Yesterday, Jeff had a long post about the death penalty. His should we/shouldn't we gets summed up pretty well here :
But for me, the complexities both practical and philosophical of death by lethal injection serve as further evidence that we — the people, the state, the United States — have no business deciding who lives and who dies. Life is a state of grace granted us by our Creator, and depriving someone of that state of grace simply isn’t our job. That decision isn’t ours to make. No matter how justified the punishment might be, no matter how egregious the crime that warranted it.
I can respect his position, and I'm not exactly a "gung-ho" advocate of the death penalty.
But then, this morning, I read this in the morning paper. It's a local story. Boy meets girl. Boy marries girl. Boy and girl start their family. Then boy and girl get murdered in their home by a "Bonny and Clyde" type couple.
Scott was tied up with duct tape and an extension cord," Cataldo said of the Feb. 15 slayings.

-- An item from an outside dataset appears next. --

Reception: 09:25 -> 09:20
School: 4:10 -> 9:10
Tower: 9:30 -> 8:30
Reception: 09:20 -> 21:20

"Then he was brutally beaten in the hands, face and head with the butt of (an) AK-47 assault rifle.
"They then put a sock in his mouth, covered it with duct tape, then beat him in the face some more," Cataldo said. "Then they used a hypodermic needle to inject bleach into his veins."
In a small town, 40 minutes away from Detroit, Patrick Selepak and Samantha Bachynski brutally ended the life of Scott and Melissa Berels. The murder was motivated, they believe, by robbery. Melissa s, who was ten weeks pregnant at the time, was murdered first. Fortunately, she was "only" strangled. Her husband appeared to have arrived home before the murderous pair left the scene, which led to his torture (which lasted several hours) and murder. He was bound and gagged first and left in that condition while Selepak went out to buy beer.

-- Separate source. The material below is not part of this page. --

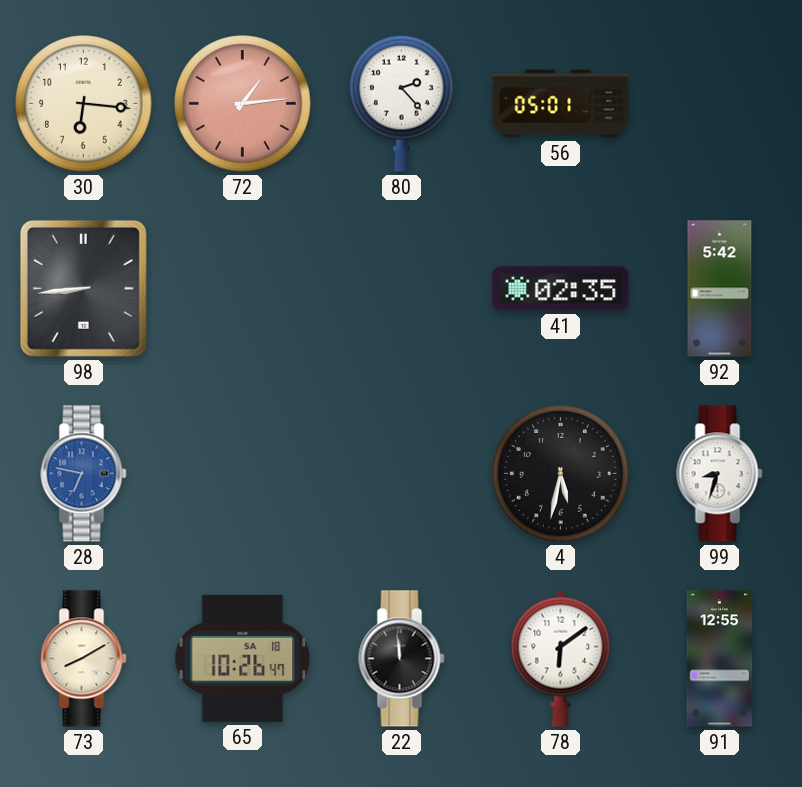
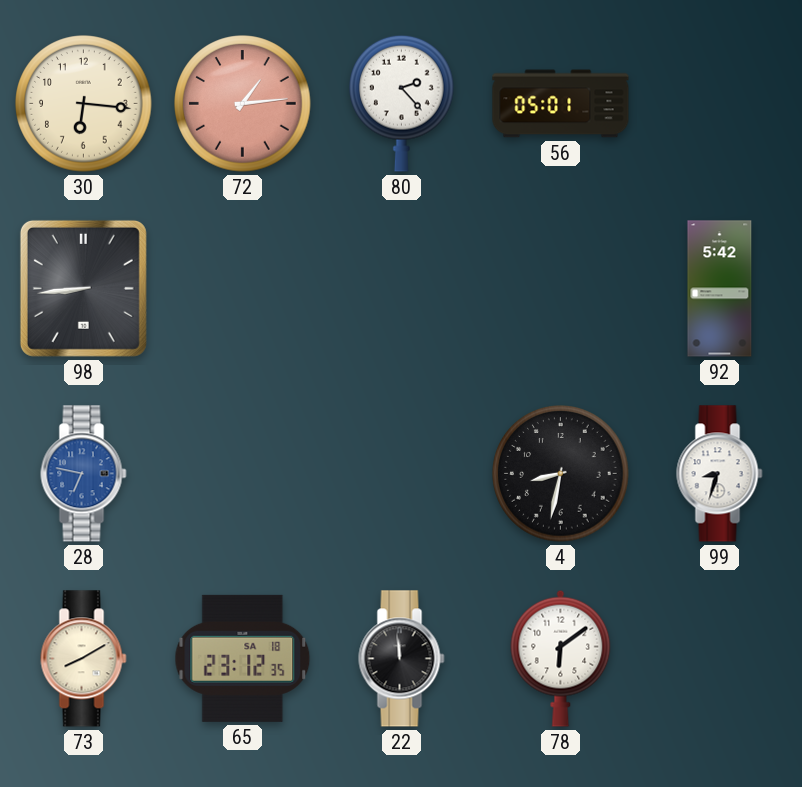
41: 02:35 -> none
4: 5:32 -> 8:32
65: 10:26 -> 23:12
91: 12:55 -> none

These two animals do not deserve to take another breath. Michigan doesn't have a death penalty- so I suppose my argument is moot. But, if Michigan did have a death penalty, I would expect 20 years from now we'd be hearing stories about how the two had reformed. The names of the victims would be nothing but distant memories to everyone besides their families. It is with the passing of time, that perspective is lost over the violent, senseless crimes for which people are given the death penalty. For some reason, those long forgotten names don't even appear to be real anymore. Someone who has been dead 20 years doesn't even seem real anymore. Did they ever exist outside of the newspaper articles, for while their names received short-lived recognition?
I don't know how I feel about the death penalty. But I do know that my sympathy lies NOT with who the criminals might become in 20 years. My sympathy lies with the victims. Scott and Melissa Berels, and their unborn child.